Google Payments Terms

Google has requested Google Payments on behalf of Google and other Google Group Companies to make: (i) certain disbursements to Publisher’s designated bank account of funds owed to Publisher by Google or a Google Group Company (“Google Provider Payments”); and (ii) available certain information to Publisher regarding those disbursements.

Publisher acknowledges that, in processing Google Provider Payments, Google Payments is acting as a service provider for and on behalf of Google or other Google Group Company for the sole purpose of providing Publisher certain information and disbursing payments to Publisher’s designated bank account on behalf of Google or other Google Group Company. Nothing in this Exhibit imposes any obligations on Google Payments.

RELATION TO GOOGLE PAYMENTS TERMS

Publisher agrees that Google Payments on behalf of Google Group Companies may process Google Provider Payments and show those scheduled Google Provider Payments in the account record of a Google Payments Account that is used for other purposes, such as purchase transactions.
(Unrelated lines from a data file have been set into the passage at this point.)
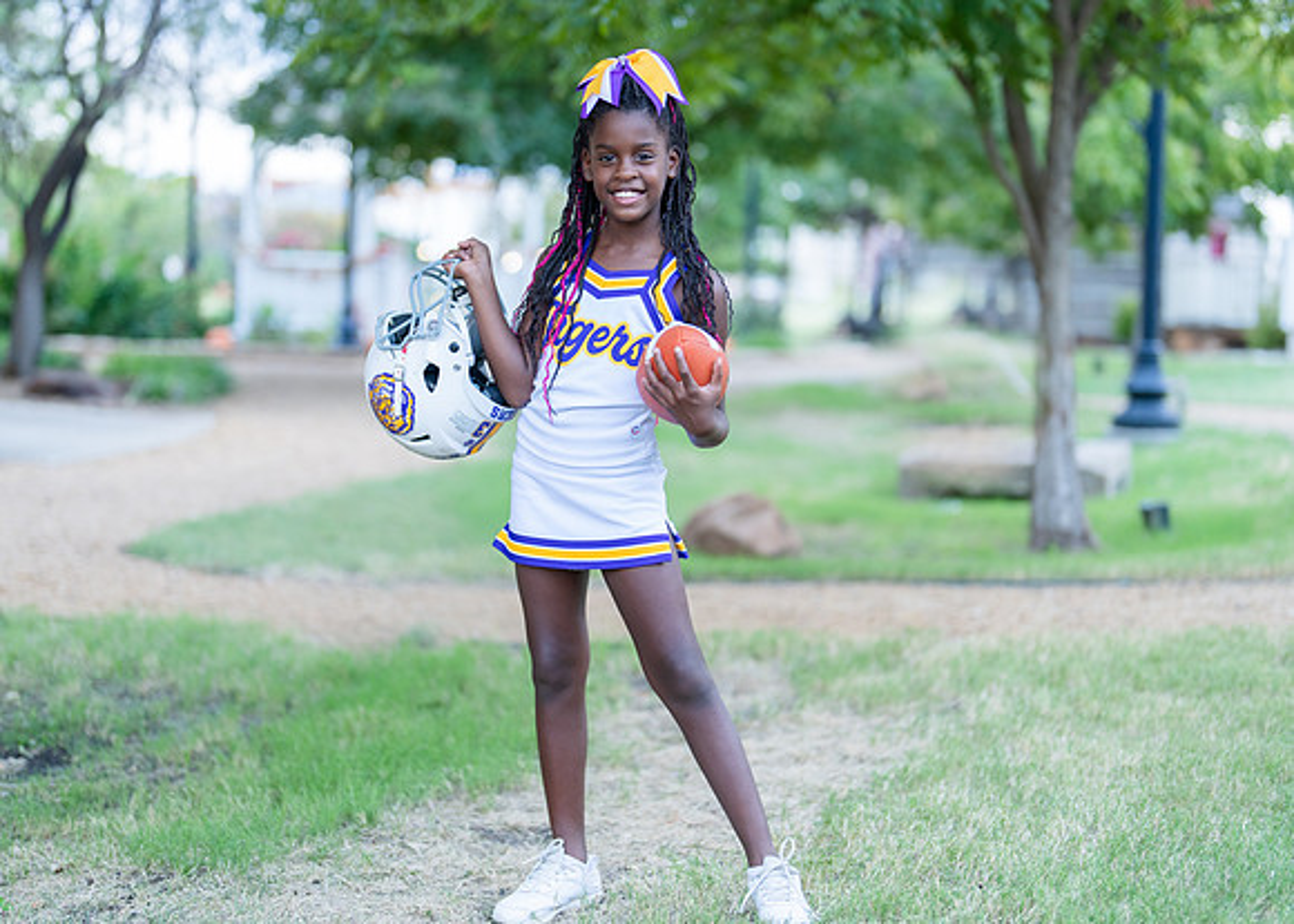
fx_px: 2071
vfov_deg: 25.1
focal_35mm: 56
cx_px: 646
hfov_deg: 34.7
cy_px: 440
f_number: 1.2
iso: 500
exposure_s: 1/500
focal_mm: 50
Publisher agrees that the processing of Google Provider Payments by Google Payments is not subject to the Google Payments standard seller or buyer terms of service.

REQUIREMENTS AND OPERATION OF PROCESSING GOOGLE PROVIDER PAYMENTS

To receive payments from a Google Group Company Publisher will:

  1. maintain a merchant account with Google Payments (“Google Payments Account”);
  2. register a bank account in the country in which Publisher is located and if the Publisher wishes to be paid in a specific currency and the Google Group Companies agree to pay Publisher in that currency, a bank account in a country approved by Google Payments that uses that currency;
  3. provide identifying and financial information regarding Publisher’s designated bank account to Google, Google Payments or other Google Group Company as requested by Google, Google Payments and/or other Google Group Company from time to time; and
  4. provide all information and take all actions required by Google Payments acting on behalf of Google or other Google Group Company or by the Publisher’s bank in order to facilitate Google Provider Payments.

A Google Group Company may show in the Google Payments Account records of the amount of funds scheduled for payment by a Google Group Company to Publisher on a future scheduled payment date. These amounts are shown to Publisher in the Google Payments Account record for convenience and informational purposes only. The amounts of Google Provider Payments shown in the Google Payments Account record are not owned by Publisher and are not owed to, or payable to, Publisher by Google Payments. These scheduled payments are subject to change and cancellation by any Google Group Company. No debtor/creditor relationship is established between Publisher and Google Payments in connection with the Publisher Payment amounts shown in the Google Payments Account record. Google will ensure that Google Payments follows the instructions of Google and any other Google Group Company in arranging for a payment of a Google Provider Payment to Publisher’s designated bank account, in connection with a Google Provider Payment, regardless of the amounts shown in the Google Payments Account record.

PUBLISHER PAYMENT AUTHORISATION & GOOGLE RIGHTS OF SET OFF AND NETTING

Payment Authorisation: Publisher hereby expressly authorises each Google Group Company that is involved in or assists in provision of services to Publisher to initiate through an electronic network or otherwise, with or without prior notice to Publisher credits to Publisher’s designated bank account to pay funds owed by Google or other Google Group Company to the Publisher, in accordance with Google’s settlement schedule and/or when payments are otherwise due to Publisher under the terms of the Google services in which Publisher participates (“Payment Authorisation”).